79. Une telle condamnation suppose la démonstration d’une faute commise dans l’exercice du droit d’agir, susceptible de faire dégénérer l’action en abus, l’octroi de dommages et intérêts étant subordonné à l’existence d’un préjudice en lien de causalité avec cette faute, conformément aux dispositions de l’article 1240 du code civil.
80. La demande de condamnation pour procédure abusive formée par l’Etat du Cameroun sur le fondement de ces dispositions a déjà été déclarée irrecevable par le conseiller de la mise en état dans l’ordonnance rendue le 6 octobre 2022, non remise en cause par l’arrêt rendue par la cour sur déféré le 24 janvier 2023.
81. Expressément fondée sur le caractère abusif et frauduleux du recours à la procédure arbitrale, elle n’entre pas dans les pouvoir de la cour saisie sur le fondement de l’article 1520 du code de procédure civile, l’article 1518 limitant ce pouvoir à l’examen de la demande d’annulation de la sentence.

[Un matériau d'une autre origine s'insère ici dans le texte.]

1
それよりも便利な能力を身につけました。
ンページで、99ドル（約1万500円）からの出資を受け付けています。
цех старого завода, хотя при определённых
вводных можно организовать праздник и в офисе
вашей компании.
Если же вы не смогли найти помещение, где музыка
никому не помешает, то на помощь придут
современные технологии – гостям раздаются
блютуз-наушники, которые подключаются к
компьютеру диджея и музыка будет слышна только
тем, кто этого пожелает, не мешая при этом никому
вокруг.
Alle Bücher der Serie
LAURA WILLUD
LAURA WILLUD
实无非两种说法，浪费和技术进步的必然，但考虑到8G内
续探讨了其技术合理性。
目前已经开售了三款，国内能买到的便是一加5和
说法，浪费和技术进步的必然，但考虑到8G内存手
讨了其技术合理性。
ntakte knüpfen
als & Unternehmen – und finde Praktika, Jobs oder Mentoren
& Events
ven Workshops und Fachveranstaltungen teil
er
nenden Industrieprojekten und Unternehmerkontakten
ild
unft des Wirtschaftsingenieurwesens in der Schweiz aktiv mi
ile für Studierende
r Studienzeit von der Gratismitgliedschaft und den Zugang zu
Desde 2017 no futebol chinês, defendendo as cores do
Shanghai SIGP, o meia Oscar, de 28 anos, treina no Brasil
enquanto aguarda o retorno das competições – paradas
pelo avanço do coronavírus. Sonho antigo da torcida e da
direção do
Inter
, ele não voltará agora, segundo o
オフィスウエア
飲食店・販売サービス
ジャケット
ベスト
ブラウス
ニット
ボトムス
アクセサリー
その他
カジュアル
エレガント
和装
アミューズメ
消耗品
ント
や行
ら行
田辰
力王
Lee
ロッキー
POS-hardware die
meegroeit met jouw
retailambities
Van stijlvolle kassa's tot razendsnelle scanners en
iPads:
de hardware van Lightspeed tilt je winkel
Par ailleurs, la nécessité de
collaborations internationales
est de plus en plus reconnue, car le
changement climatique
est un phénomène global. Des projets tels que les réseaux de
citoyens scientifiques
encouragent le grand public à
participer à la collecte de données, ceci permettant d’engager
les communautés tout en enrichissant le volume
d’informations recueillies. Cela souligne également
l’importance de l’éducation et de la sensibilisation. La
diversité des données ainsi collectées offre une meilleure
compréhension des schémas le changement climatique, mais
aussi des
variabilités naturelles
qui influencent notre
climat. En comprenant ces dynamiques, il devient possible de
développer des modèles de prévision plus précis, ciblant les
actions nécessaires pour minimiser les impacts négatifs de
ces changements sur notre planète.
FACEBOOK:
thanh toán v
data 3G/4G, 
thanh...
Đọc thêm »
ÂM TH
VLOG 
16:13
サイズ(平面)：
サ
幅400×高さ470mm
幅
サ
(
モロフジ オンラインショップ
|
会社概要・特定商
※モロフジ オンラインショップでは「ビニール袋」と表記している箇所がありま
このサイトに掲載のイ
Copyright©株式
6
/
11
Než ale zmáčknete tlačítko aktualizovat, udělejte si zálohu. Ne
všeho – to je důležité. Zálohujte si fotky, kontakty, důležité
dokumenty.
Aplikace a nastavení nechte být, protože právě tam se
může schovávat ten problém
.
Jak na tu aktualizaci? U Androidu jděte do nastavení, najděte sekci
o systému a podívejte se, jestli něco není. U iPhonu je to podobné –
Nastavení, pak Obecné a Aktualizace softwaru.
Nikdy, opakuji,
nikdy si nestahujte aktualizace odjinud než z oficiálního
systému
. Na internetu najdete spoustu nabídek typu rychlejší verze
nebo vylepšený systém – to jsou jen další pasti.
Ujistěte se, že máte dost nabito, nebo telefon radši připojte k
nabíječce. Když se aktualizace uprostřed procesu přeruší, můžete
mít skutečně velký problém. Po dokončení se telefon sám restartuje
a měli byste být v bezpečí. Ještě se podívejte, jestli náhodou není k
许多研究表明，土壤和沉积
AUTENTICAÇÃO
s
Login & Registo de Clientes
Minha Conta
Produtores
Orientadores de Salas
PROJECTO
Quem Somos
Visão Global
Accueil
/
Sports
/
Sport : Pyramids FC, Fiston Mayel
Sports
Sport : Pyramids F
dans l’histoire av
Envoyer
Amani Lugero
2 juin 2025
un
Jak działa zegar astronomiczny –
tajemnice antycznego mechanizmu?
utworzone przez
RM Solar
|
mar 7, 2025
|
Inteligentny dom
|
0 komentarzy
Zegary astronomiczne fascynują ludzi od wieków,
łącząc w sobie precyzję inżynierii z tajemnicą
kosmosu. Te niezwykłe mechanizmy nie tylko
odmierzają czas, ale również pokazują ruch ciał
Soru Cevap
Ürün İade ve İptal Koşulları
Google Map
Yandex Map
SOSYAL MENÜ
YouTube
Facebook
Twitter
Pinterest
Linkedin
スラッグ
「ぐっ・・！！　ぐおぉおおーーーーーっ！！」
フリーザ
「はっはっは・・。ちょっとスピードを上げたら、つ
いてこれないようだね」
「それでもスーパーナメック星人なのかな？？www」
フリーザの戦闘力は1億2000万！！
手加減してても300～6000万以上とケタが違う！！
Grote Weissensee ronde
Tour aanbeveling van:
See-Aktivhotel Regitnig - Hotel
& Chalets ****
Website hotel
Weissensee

82. Elle sera donc rejetée.
E. Sur les frais et dépens
83. L’Etat du Cameroun, qui succombe en ses prétentions, sera condamné aux dépens de la présente procédure, la demande qu’il forme au titre de l’article 700 du code de procédure civile étant rejetée.
84. Il sera en outre condamné à payer aux sociétés défenderesses la somme totale de 50 000 euros en application du même article, la cour relevant que, contrairement à ce que soutiennent ces sociétés, les dispositions de cet article n’ont pas vocation à sanctionner le caractère abusif de la procédure engagée devant la cour mais compenser les frais irrépétibles engagés pour les besoins de la procédure.
IV/ DISPOSITIF
Par ces motifs, la cour :
1) Rejette le recours en annulation formé par l’Etat du Cameroun contre la sentence finale rendue le 20 mai 2021, sous l’égide Cour internationale d’arbitrage de la Chambre de commerce internationale dans l’affaire n° 23818/DDA/AZO ;
2) Déclare irrecevable la demande de condamnation pour procédure abusive formée par l’Etat du Cameroun ;
3) Rejette toutes les autres demandes formées par l’Etat du Cameroun ;
4) Condamne l’Etat du Cameroun à payer aux sociétés aux sociétés Sogea Satom SAS et Soletanche Bachy International SAS la somme totale de cinquante mille euros (50 000 €) au titre de l’article 700 du code de procédure civile ;
5) Condamne l’Etat du Cameroun aux dépens.